The team's First Strike: Europe journey was met with numerous pitfalls, as the team were eliminated by SKADE, Team Heretics, and need more DM across the event's qualifiers and their playoffs. “We finished Top 32 and Top 16 in First Strike, which was a good representation of where we stood back then,” Itopata said. “In the end we weren't satisfied with the results, but everyone knew that this is just part of the learning process.”
With First Strike finished, and the Valorant Champions Tour over a month away, the team continued working towards the next season of competition. “The biggest concern was definitely the lack of tournaments between First Strike and VCT Challengers,” Itopata said. “In the end it played out to our advantage.”
After playing in a handful of smaller events, the team embarked on a two-week bootcamp in Waiblingen, Germany in the latter half of January. While the bootcamp was initially conceived in November for content creation — owing back to Wave's origins as a Fortnite organization — it also provided an opportunity for Wave's Valorant team to practice in preparation for the VCT circuit.

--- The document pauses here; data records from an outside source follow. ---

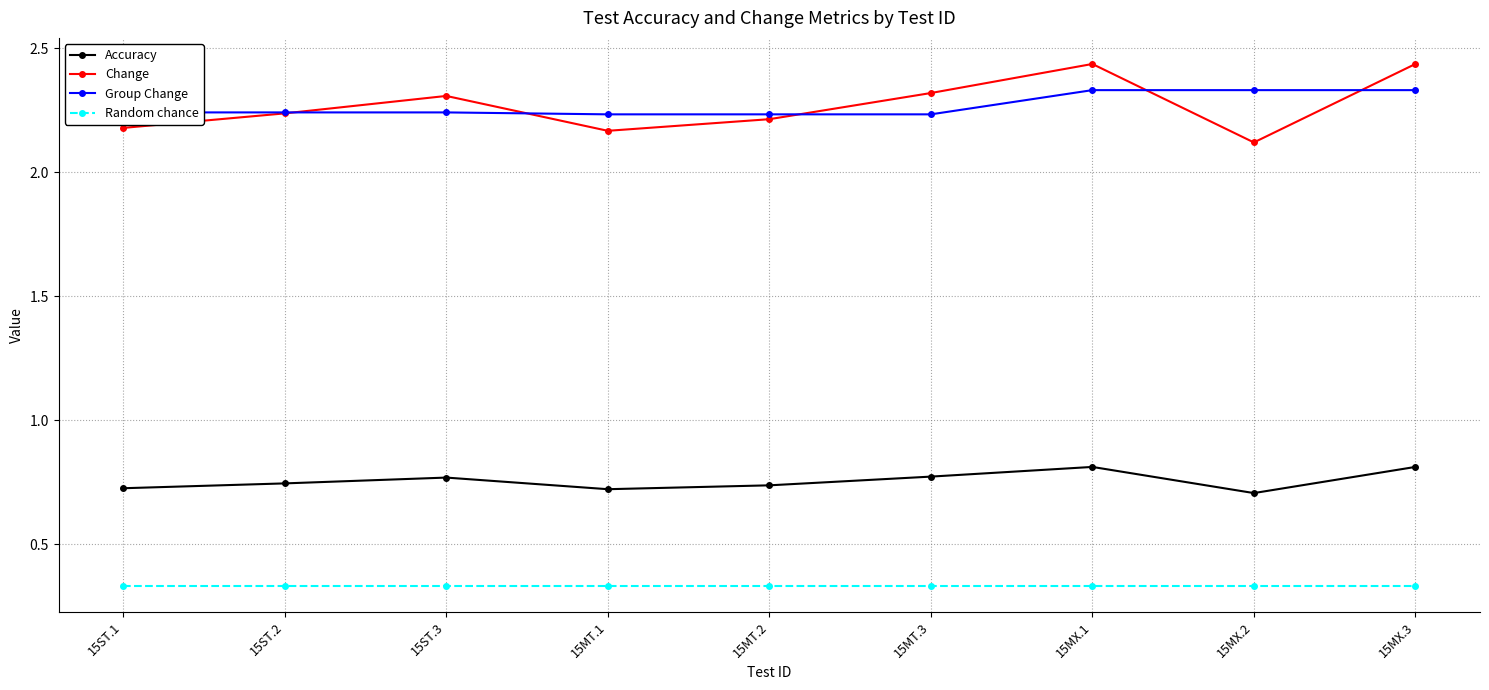

Where is the first local maximum for Accuracy?

15ST.3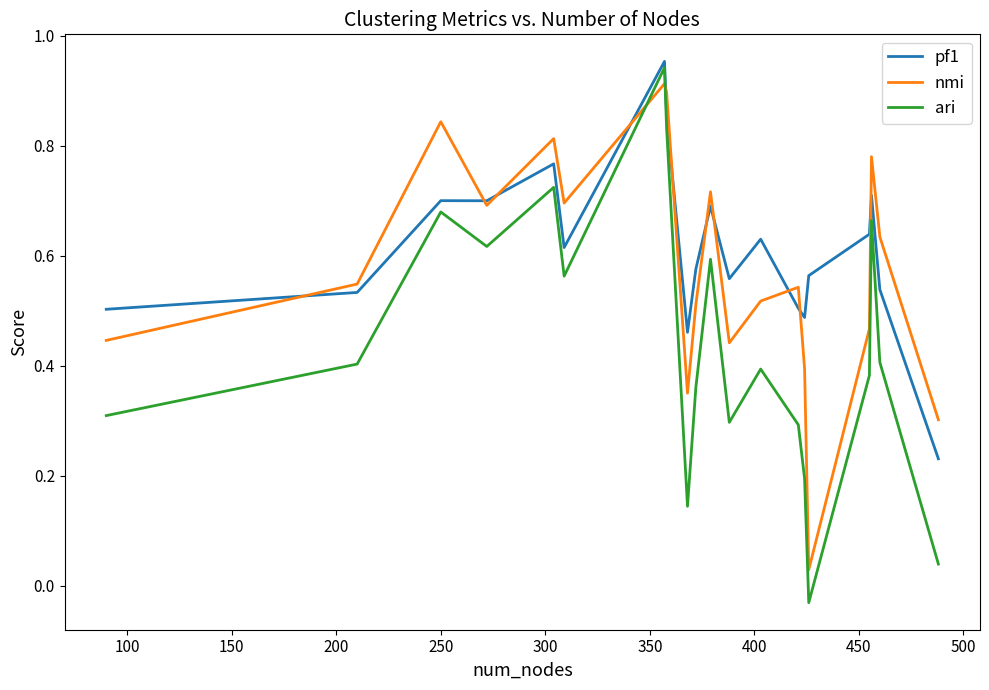

Rank the series by their average value, from lowest to highest.

ari, nmi, pf1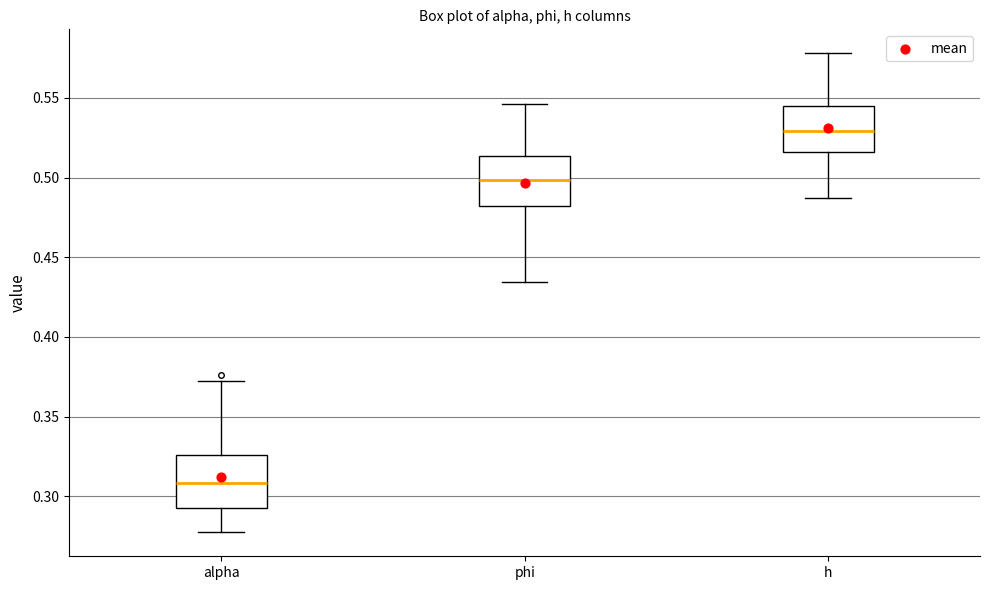

Where does the upper whisker of the box for alpha end on the y-axis? The values are not printed on the chart, so give them approximately, as read against the axis.

0.370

“[The bootcamp] had really good timing before Challengers though and we made the most out of it,” Itopata explained. “It was really nice for everyone to get to meet each other in person. I think it helped us a lot with communication in the game. For me it was easier to get to know the players and make adjustments to our structure based on that.”

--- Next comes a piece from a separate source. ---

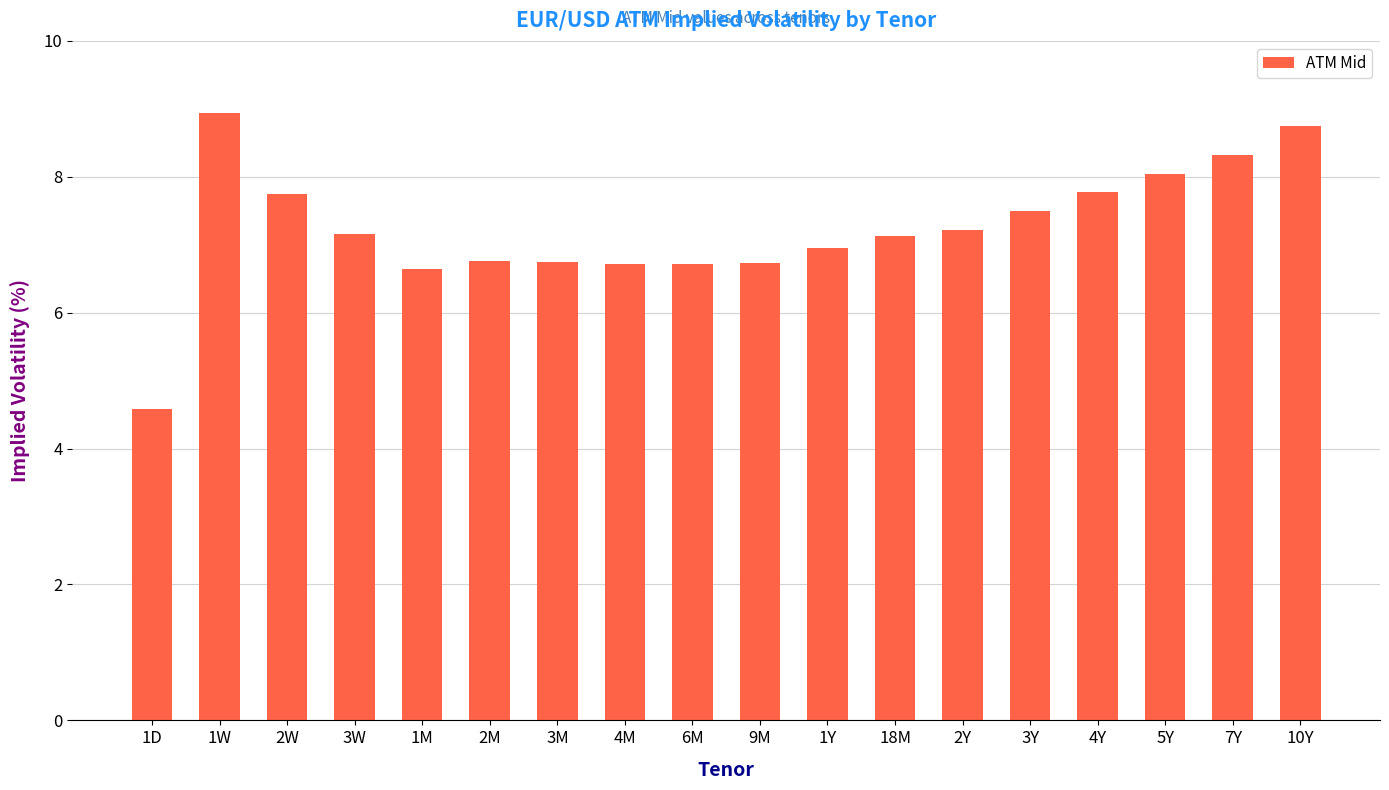

What is the label of the 18th bar from the right?

1D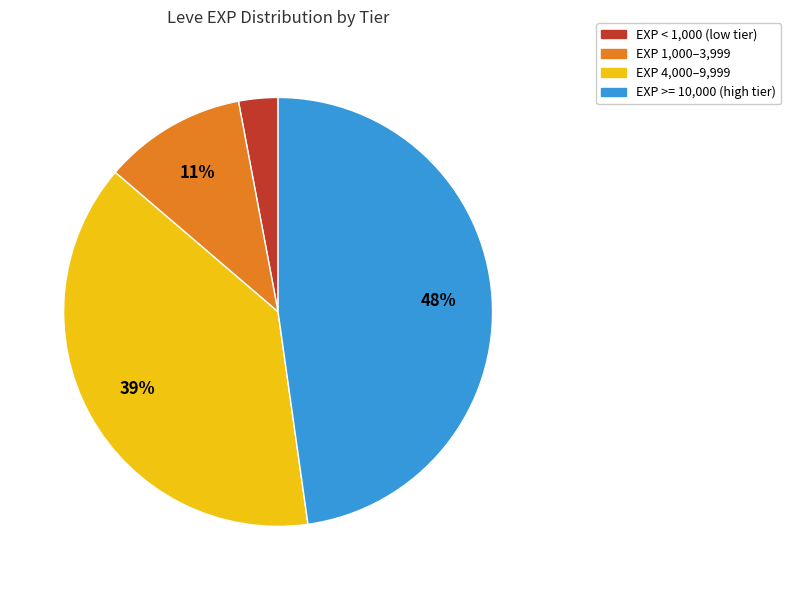

To the nearest percent, what portion does EXP 4,000–9,999 represent?

39%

While the team failed to qualify for the main event of the Red Bull Home Ground in the middle of the bootcamp, many of the players felt it was a large success for the team. “I for one, gained a lot of confidence with myself while I was at the camp,” Zik said. “That confidence has really helped me trust more in my team and my in-game-leading.”
Wave began their qualifier run with a clean 13-3 win over Sausage Party, a small European mix. Their run nearly came to an early end in the Round of 128, with a close 13-11 skirmish against Enterprise Esports. A smoother best-of-one finish over Staga Haus landed them in the Bo3 Qualifier Playoffs, where they saw two 2-0 finishes against CGN Esports and NoNamers to qualify for the main event, where they were matched up against Fnatic. The final series ended 2-1, handing Fnatic their first loss and Wave their first major tournament placement.

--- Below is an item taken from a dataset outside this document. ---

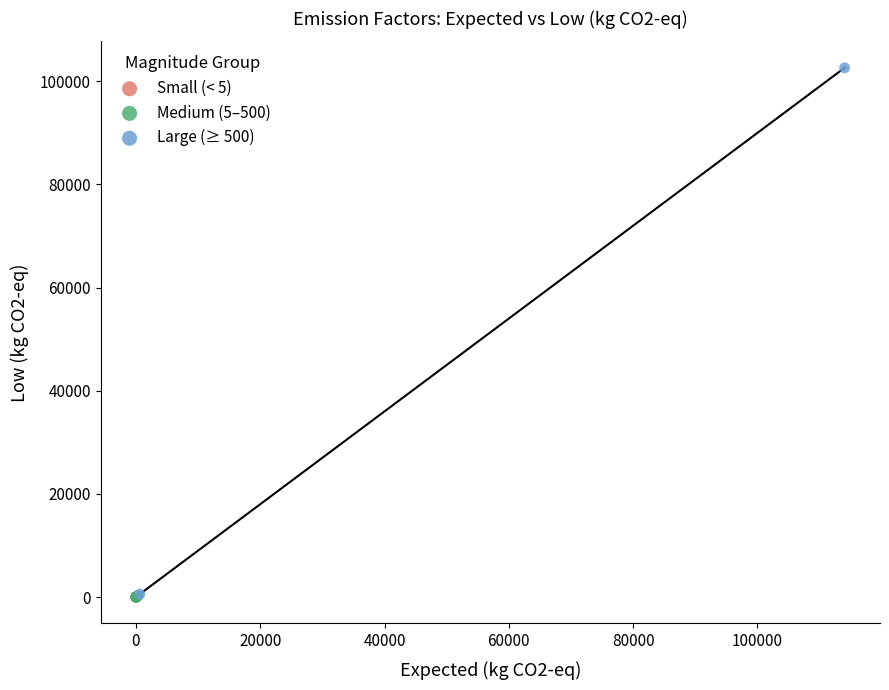

Which series has the largest Y range (max minus min)?

Large (≥ 500)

“Obviously like everybody else in the org, I'm happy with the placement we got and the fact that we had our performance to back it up,” Itopata said. “Being the first team to beat Fnatic in Valorant is something special, especially when we were able to reverse sweep them. It also showed us that we can ‘upset' any team when it comes to official games.”
However, with more money and slots for the VCT European Masters on the line in the coming weeks, Wave are ready to continue their success and prove their win against Fnatic wasn't just a fluke. As the team steadily climbs the rankings and more eyes start shifting towards the German team, Wave's ability to compete in the highest level of European Valorant will be put to the test, and if there's one thing the team wants, it's a spot at the Masters.
“Overall with the improvement we had in the last two months,” Itopata continued, “I feel like we were able to close the gap between us and the best teams in the region, but there is still a lot of work to be done before we can actually reach them.”
In the second Challengers, Wave will be taking on Alliance, a rising squad and the brainchild of European caster James "BanKs" Banks. With Alliance also looking to make their place in the upper echelons of the European scene, both teams have their names riding on this series, and beyond.
“We know that we will be facing a team that has outfought all other teams in the qualifier, so it will obviously be a serious opponent,” Zik said. “But we are gonna be well prepared and ready for whoever will try to take us down.”